Creating change from the bottom up

The blueprint concept is not about being prescriptive (or dictatorial) about specific therapies (modalities). It’s about being as upstream as possible, which means looking to prevent health challenges earlier on in your life or looking at the cause of your problem(s) to prevent them worsening or returning. It also means having a unified model for assessing health across multiple domains and then allowing natural selection to take its course. At the moment, health is still widely seen in a very reductionist (limited) context. People routinely argue over the primary determinants of health – is it for example diet, the relative amounts of macronutrients, the fats, the salt, the sugars – or is it the amount of activity we take, how we cope with stress or lack of life purpose, etc. that are the primary determinants of health?

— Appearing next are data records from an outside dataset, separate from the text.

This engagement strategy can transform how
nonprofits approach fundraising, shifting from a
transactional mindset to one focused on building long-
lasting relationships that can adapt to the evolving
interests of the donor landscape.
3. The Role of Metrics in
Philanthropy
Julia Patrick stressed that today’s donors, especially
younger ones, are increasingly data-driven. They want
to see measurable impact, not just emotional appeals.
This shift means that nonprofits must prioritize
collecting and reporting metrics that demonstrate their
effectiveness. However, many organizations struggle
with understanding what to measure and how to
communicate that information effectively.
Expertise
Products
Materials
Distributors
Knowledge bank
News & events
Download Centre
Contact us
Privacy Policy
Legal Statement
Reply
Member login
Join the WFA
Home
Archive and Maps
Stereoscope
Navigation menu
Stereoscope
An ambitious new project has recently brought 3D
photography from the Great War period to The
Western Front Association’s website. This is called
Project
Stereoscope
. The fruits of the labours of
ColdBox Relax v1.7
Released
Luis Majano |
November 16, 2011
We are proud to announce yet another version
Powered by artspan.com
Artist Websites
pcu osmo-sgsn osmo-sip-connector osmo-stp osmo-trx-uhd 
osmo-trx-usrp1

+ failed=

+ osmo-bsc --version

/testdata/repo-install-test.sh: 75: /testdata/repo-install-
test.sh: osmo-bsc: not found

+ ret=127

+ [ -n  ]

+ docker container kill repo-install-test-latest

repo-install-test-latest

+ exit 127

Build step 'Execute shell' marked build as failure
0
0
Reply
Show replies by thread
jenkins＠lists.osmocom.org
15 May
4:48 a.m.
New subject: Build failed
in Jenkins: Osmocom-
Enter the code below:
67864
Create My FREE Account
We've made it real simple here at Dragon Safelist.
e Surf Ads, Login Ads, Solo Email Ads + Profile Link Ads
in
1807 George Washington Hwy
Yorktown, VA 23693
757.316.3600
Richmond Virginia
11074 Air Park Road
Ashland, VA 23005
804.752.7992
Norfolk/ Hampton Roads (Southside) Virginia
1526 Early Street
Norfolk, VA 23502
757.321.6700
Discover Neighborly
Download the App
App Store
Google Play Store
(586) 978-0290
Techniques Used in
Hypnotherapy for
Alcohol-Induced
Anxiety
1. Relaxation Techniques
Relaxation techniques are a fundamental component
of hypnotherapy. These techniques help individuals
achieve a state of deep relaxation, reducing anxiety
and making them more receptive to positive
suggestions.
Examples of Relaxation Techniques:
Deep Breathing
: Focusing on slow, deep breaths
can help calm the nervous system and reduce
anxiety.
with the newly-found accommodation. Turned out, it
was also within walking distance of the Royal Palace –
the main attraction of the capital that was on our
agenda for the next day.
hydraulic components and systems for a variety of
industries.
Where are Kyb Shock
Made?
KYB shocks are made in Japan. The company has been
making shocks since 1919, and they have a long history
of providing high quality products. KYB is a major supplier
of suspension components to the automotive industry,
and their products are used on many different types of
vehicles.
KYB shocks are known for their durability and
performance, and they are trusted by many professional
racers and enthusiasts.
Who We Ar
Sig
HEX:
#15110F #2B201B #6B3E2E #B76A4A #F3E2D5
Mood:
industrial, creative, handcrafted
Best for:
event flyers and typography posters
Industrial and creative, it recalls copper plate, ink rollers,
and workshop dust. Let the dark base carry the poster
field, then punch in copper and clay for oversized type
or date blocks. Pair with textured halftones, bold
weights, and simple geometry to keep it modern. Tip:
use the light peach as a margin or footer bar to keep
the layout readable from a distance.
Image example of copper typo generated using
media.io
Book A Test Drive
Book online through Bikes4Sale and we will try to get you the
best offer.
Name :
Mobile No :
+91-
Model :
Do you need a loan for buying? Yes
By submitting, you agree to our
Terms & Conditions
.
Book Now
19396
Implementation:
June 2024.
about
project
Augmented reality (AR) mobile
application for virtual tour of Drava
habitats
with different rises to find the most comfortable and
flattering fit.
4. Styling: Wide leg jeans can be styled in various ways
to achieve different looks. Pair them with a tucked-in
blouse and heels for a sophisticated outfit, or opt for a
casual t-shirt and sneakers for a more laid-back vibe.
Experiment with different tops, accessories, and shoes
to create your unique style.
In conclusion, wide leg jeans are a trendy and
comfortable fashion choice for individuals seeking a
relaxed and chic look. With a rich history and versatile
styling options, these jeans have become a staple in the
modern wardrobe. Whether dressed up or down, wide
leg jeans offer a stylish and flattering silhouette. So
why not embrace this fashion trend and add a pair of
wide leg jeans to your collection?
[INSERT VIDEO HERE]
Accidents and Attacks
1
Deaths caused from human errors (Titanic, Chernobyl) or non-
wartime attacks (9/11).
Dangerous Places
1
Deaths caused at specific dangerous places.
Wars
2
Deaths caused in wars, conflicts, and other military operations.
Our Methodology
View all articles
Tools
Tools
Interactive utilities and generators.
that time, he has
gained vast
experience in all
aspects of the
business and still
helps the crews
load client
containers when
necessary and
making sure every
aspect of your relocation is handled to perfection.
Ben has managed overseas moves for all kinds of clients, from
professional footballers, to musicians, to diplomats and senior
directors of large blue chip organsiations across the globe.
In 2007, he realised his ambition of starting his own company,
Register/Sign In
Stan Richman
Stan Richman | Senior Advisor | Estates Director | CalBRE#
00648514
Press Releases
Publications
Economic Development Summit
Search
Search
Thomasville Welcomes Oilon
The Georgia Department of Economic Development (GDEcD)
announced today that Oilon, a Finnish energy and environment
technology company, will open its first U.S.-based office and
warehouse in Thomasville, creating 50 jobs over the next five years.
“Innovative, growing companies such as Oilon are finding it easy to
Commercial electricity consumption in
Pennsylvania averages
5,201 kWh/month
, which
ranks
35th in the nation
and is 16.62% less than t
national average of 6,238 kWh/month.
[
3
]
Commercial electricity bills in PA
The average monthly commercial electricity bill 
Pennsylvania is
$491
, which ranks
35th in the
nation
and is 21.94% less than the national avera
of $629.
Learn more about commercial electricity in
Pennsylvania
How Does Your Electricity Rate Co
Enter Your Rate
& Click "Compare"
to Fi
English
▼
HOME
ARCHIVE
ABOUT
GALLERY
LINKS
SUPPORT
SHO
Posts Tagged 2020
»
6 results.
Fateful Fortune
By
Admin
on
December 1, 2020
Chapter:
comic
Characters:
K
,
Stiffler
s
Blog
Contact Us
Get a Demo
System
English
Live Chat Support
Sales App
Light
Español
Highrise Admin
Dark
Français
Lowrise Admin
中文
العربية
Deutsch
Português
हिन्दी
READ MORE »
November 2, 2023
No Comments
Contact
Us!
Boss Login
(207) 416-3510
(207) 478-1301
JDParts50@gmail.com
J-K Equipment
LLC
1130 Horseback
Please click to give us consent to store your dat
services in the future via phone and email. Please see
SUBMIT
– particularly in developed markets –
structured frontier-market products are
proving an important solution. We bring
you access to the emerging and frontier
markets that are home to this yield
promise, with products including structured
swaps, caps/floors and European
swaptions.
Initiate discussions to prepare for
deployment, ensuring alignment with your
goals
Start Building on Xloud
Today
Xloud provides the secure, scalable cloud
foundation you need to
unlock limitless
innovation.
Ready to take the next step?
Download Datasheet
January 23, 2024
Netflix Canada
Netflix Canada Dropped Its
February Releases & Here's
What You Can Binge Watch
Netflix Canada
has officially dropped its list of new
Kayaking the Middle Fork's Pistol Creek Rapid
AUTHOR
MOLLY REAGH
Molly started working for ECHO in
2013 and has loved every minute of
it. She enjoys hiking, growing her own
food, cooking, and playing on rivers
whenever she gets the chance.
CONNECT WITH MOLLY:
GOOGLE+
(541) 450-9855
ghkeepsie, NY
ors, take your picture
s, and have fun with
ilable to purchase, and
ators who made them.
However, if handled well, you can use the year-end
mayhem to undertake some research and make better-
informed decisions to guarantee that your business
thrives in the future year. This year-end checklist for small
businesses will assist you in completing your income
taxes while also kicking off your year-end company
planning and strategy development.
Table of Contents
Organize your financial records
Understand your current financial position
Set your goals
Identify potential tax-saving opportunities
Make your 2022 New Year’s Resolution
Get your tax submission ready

In conventional medicine there is an obsession over the role of drugs, whether positive or negative, this often eclipses the extraordinary work the body does in its effort to try to establish some kind of equilibrium – while simultaneously coping with the assault/toxicity of the drug itself. It’s of course so much more complex than that – and we should never pretend to know all the answers. However, what is beginning to emerge is that there are certain common associations. For example, healthy behaviours are often associated with each other, as are unhealthy ones.

The blueprint’s evaluation approach will ultimately allow different associations of behaviours to be compared and then selected. This process allows 'healthy ecosystems' to be self-selected over time – and there is an ever increasing amount of data to suggest that healthy ecosystems, such as those found in blue zone communities, that are harmonious with our evolutionary backgrounds work. If the data prove this right, then we may well expect better outcomes among those who work with nature, rather than against it.